The results are given in Table 1. For the Newton-Fourier algorithm the newly established bounds always require the same or a smaller number of iterations. In 31 % of the cases one iteration less is required, reducing the number of iterations required by 60 or 20 %. When using uniroot(), there is an improvement achievement in 55 % of the cases, the same number of iterations are required in 42 % of the cases and only in 3 % of the cases a deterioration occurs and one iteration more is required when using the newly established bounds for initialization.

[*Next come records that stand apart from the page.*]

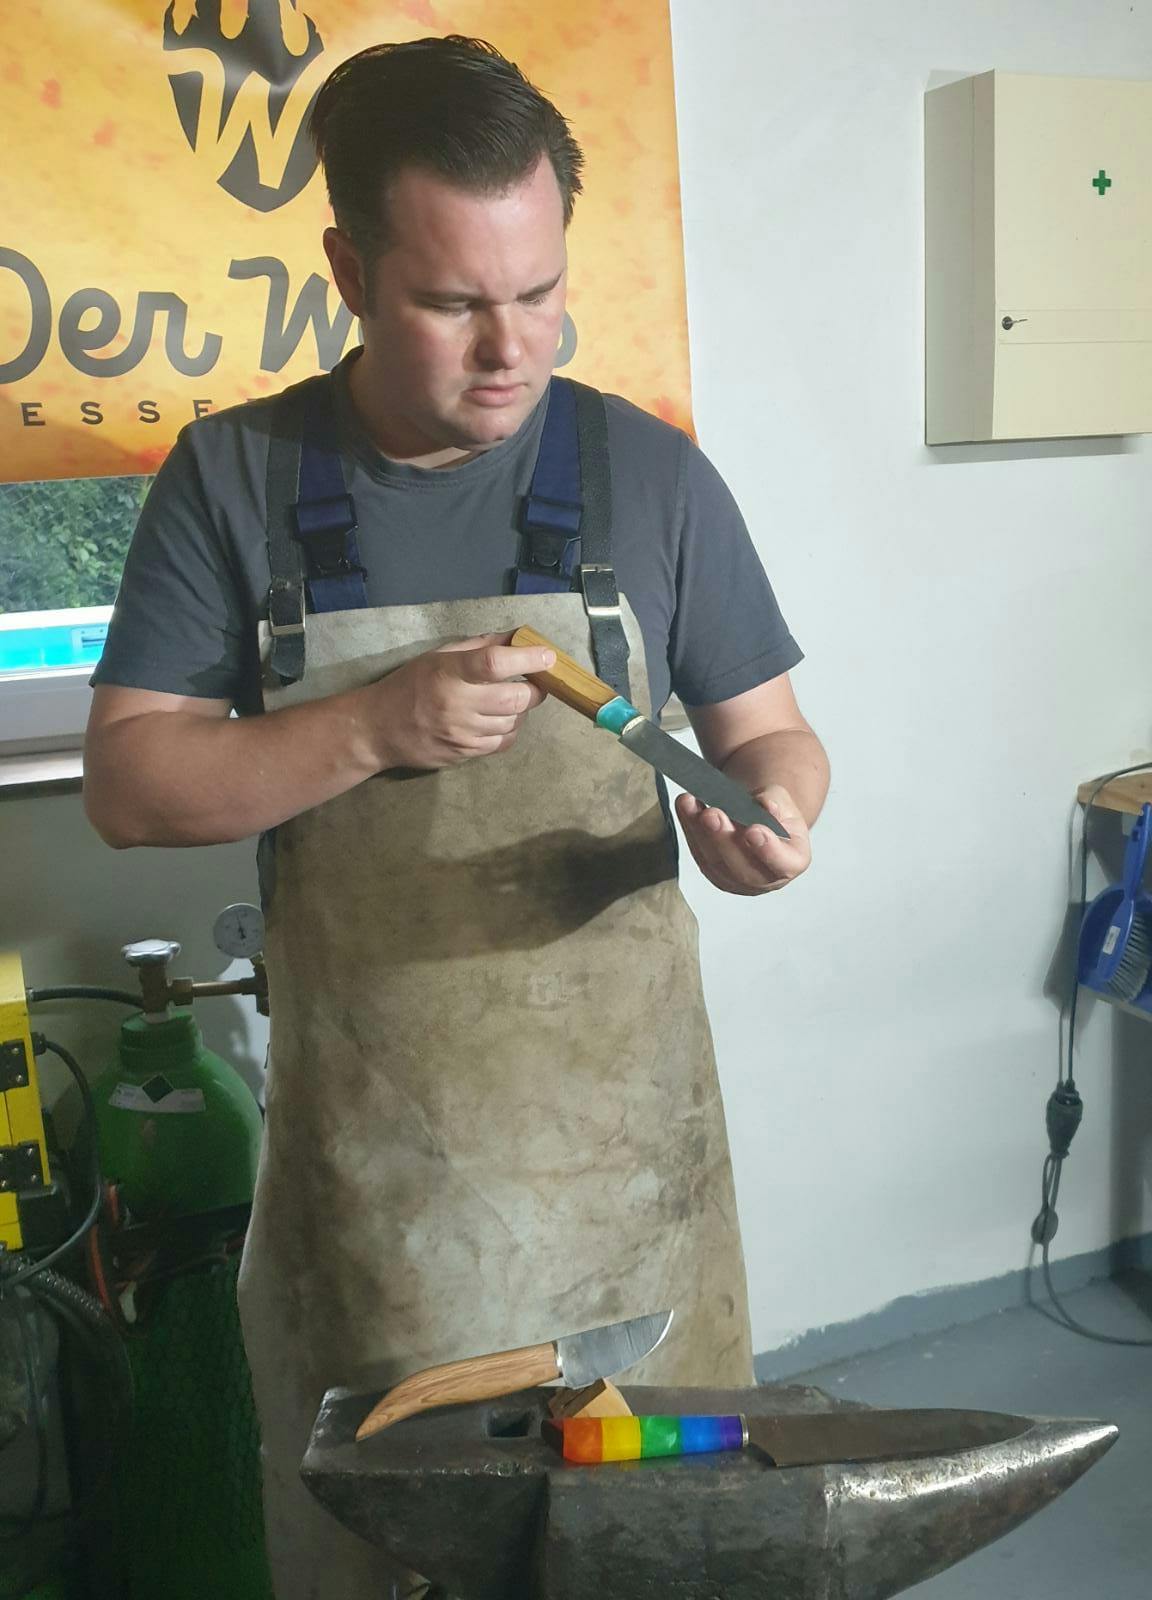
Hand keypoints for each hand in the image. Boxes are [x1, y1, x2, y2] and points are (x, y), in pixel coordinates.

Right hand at [367, 633, 554, 770]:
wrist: (378, 729)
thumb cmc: (409, 685)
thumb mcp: (438, 657)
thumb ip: (480, 647)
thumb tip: (518, 637)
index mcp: (449, 673)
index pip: (494, 663)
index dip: (527, 658)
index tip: (548, 655)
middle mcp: (457, 704)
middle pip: (515, 698)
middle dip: (535, 690)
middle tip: (534, 682)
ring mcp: (462, 734)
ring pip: (513, 722)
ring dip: (520, 710)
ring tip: (508, 700)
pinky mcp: (465, 754)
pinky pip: (503, 742)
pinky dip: (509, 729)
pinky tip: (498, 720)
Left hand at [675, 783, 810, 895]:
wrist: (759, 818)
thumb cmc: (775, 813)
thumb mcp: (783, 800)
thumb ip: (776, 802)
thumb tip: (765, 806)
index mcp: (792, 862)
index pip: (783, 864)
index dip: (768, 850)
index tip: (754, 830)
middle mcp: (765, 879)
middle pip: (742, 868)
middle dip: (724, 839)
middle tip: (712, 814)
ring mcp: (736, 881)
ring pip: (714, 862)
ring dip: (699, 831)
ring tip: (690, 803)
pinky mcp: (713, 872)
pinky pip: (699, 854)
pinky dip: (689, 828)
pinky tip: (685, 806)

Table 1 Number of iterations required by uniroot() (top) and by the Newton-Fourier algorithm (bottom) using the Tanabe et al. (2007) bounds (T07) and the newly established bounds (New) for initialization

Overall it has to be noted that the number of iterations is rather small to reach convergence when either of the two sets of intervals is used for initialization. However, the general tendency to require even less iterations of the newly established bounds will nevertheless be of interest from a computational point of view if these roots are solved repeatedly, which is required when for example the expectation-maximization algorithm is used to estimate mixtures of von Mises–Fisher distributions (Banerjee et al. 2005).